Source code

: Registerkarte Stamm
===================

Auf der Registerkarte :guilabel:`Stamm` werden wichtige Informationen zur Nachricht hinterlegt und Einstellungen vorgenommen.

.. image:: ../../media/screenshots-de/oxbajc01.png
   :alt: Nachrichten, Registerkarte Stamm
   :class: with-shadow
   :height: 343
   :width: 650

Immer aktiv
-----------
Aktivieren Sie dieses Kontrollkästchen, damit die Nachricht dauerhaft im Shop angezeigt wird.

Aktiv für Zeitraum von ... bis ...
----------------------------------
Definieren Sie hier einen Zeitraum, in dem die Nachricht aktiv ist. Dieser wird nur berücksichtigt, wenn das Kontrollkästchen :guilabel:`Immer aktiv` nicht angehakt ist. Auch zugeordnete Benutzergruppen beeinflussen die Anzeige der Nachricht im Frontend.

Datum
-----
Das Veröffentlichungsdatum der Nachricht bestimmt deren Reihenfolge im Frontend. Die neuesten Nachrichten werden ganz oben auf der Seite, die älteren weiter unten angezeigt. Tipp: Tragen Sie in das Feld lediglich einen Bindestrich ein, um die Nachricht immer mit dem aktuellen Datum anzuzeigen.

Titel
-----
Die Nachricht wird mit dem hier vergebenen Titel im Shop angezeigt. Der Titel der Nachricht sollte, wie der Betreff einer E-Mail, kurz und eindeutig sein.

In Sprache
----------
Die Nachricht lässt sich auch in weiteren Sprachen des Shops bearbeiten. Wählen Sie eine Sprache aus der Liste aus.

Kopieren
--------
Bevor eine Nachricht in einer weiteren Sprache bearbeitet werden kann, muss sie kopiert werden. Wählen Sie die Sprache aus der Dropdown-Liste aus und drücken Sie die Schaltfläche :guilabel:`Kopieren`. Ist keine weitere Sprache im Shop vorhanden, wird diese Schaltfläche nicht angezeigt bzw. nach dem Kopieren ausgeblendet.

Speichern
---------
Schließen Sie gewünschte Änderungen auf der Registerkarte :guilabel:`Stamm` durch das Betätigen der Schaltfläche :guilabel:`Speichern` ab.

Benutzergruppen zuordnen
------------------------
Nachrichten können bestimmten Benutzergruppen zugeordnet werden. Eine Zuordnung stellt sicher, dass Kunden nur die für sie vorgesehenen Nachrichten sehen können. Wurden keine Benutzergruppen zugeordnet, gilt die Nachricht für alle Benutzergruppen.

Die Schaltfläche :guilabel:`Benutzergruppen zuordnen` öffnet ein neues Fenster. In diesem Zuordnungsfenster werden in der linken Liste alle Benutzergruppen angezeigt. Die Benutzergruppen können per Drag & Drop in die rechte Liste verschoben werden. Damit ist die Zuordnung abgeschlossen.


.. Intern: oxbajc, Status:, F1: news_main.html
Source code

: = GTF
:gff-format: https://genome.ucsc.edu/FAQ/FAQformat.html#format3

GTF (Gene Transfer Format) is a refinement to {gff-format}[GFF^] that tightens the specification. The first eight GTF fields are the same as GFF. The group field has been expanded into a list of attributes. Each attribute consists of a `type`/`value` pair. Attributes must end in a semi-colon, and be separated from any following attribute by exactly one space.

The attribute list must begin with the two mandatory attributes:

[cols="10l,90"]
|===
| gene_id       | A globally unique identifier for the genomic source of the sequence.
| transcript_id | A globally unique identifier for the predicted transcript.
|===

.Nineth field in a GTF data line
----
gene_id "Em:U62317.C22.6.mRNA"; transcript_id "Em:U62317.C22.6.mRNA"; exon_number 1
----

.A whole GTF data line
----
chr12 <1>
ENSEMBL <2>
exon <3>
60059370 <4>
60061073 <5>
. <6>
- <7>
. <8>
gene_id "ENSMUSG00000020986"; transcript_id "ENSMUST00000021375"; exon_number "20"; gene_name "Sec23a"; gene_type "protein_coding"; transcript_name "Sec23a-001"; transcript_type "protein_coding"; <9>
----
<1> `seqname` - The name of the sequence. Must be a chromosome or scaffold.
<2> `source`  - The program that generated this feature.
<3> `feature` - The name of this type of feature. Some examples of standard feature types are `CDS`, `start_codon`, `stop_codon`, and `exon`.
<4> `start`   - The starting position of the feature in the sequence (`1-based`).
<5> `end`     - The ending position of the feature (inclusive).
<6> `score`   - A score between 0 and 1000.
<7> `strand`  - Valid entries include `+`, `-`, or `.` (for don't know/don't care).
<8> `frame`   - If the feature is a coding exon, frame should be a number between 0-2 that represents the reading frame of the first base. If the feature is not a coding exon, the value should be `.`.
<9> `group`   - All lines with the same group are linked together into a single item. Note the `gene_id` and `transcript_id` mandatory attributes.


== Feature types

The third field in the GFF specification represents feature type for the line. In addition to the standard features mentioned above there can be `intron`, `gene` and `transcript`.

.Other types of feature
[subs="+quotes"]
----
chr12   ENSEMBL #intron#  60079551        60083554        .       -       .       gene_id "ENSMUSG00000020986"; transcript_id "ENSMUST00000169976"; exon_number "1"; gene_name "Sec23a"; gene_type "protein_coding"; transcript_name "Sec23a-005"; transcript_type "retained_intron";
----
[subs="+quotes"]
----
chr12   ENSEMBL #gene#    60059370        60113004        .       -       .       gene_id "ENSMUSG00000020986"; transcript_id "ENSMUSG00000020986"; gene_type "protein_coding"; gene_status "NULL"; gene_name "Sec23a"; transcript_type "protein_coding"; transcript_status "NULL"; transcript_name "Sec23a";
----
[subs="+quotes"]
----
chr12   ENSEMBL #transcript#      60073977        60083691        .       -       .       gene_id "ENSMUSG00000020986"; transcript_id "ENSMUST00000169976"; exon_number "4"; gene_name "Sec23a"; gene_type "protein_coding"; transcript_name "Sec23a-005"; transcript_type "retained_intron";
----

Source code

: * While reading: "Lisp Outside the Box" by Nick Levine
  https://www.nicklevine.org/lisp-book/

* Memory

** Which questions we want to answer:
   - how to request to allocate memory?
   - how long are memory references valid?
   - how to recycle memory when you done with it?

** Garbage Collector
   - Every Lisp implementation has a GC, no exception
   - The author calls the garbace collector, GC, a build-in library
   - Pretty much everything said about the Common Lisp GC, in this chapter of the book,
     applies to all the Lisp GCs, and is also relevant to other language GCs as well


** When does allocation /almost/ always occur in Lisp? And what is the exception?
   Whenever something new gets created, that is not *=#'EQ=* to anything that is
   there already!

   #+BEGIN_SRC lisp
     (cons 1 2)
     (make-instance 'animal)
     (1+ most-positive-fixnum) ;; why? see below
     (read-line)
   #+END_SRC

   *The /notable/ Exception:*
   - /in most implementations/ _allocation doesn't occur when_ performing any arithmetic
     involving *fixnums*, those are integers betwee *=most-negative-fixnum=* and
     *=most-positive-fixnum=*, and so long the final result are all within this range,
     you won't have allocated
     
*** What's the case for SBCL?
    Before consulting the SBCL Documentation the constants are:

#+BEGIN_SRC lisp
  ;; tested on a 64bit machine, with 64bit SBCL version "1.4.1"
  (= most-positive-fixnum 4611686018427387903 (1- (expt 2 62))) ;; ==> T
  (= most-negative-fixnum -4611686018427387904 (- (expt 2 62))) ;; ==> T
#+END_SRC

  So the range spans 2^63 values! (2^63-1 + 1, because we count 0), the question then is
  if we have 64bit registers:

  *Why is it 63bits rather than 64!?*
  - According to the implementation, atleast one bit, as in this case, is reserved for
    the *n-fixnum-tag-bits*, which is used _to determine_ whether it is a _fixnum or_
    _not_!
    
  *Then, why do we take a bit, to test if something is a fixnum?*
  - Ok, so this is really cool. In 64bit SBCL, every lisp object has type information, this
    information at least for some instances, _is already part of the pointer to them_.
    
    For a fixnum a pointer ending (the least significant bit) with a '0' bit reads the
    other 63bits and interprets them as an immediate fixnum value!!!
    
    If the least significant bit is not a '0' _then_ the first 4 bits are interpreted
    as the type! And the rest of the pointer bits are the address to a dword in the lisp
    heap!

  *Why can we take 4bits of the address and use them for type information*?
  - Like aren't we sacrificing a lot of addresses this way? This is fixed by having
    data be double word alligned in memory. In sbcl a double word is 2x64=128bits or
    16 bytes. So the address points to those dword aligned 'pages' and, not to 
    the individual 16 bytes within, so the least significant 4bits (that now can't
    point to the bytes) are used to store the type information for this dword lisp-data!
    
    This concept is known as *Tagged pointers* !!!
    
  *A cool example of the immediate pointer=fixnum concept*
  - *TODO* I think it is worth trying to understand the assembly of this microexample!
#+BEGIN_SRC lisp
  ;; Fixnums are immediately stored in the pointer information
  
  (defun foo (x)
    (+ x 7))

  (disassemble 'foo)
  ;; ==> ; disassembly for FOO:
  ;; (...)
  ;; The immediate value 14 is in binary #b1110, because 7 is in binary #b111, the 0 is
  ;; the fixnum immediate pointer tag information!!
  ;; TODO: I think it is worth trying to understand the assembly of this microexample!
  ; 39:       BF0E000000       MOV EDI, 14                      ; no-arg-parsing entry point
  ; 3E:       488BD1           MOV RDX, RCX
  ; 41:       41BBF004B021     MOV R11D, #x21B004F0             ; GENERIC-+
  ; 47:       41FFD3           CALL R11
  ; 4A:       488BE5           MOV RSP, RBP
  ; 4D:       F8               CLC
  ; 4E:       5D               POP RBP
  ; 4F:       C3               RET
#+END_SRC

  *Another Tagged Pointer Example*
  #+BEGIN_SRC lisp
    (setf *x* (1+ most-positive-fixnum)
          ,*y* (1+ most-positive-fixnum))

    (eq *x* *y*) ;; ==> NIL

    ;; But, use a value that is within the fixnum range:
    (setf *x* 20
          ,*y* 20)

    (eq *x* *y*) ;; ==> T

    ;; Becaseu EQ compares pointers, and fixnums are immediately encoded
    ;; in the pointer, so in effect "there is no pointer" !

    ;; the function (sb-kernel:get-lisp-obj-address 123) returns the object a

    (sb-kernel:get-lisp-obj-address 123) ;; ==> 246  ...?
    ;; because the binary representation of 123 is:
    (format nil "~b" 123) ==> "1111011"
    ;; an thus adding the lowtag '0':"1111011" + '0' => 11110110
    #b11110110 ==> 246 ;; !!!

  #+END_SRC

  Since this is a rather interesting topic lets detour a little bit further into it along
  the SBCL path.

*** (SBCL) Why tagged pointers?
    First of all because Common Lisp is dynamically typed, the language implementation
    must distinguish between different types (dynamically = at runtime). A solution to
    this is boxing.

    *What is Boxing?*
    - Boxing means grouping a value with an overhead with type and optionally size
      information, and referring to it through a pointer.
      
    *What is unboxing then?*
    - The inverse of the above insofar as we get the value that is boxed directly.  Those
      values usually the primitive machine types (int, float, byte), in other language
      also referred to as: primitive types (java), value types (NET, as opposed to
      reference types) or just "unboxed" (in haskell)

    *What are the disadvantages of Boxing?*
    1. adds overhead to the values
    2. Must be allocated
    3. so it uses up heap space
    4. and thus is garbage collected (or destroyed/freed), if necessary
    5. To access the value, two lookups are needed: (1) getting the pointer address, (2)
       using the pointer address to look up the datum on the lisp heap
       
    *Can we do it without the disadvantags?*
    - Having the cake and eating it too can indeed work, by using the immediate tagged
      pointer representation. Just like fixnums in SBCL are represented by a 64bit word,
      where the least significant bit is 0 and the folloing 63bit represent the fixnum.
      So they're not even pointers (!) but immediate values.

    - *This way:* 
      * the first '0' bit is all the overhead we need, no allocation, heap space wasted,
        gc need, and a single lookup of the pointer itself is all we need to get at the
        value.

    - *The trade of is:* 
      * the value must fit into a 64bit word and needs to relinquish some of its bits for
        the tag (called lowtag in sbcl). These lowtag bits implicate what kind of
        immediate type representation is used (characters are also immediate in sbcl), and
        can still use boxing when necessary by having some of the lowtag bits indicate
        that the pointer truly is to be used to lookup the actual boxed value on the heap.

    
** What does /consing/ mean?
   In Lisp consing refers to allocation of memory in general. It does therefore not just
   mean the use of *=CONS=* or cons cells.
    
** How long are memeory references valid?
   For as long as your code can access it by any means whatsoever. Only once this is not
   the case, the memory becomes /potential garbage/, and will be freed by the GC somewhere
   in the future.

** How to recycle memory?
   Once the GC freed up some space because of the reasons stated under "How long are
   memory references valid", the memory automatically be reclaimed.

# Task to carry out
Could you state how many lines in the listing include the string "position"? Only the number is wanted.

# Exercise solution
2